The links between an individual's personal "biological clock", levels of alertness, and OCD symptoms

25 August, 2021
The links between an individual's personal "biological clock", levels of alertness, and OCD symptoms

Congratulations to the PhD candidate Hadar Naftalovich and Prof. Eyal Kalanthroff, who were awarded the International Obsessive-Compulsive Foundation's Michael Jenike Young Investigator Award along with collaborators Dr. Alex Gileles-Hillel, from Hadassah Medical School, Dr. Helen Blair Simpson, from Columbia University, and Drs. Hagai Bergman, from the Hebrew University of Jerusalem.

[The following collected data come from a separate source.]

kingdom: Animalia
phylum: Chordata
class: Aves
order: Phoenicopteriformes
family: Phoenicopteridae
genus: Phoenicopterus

The grant was awarded to examine the links between an individual's personal "biological clock" (called “chronotypes”), levels of alertness, and OCD symptoms. She and her team will closely track OCD symptoms in a group of study participants for a period of seven days, and ask them throughout the day how alert they feel. They’ll also closely monitor each participant’s sleep patterns, including when they go to bed, get up, and how long they sleep.

Their goal is to gain a better understanding of how and why OCD symptoms fluctuate throughout the day, and to give people with OCD additional tools and information they can use to understand when their symptoms may be the easiest or most difficult to control. Their findings could provide clues about how treatments that influence alertness and circadian rhythm (like light therapy) could be combined with existing forms of OCD treatment to better serve patients.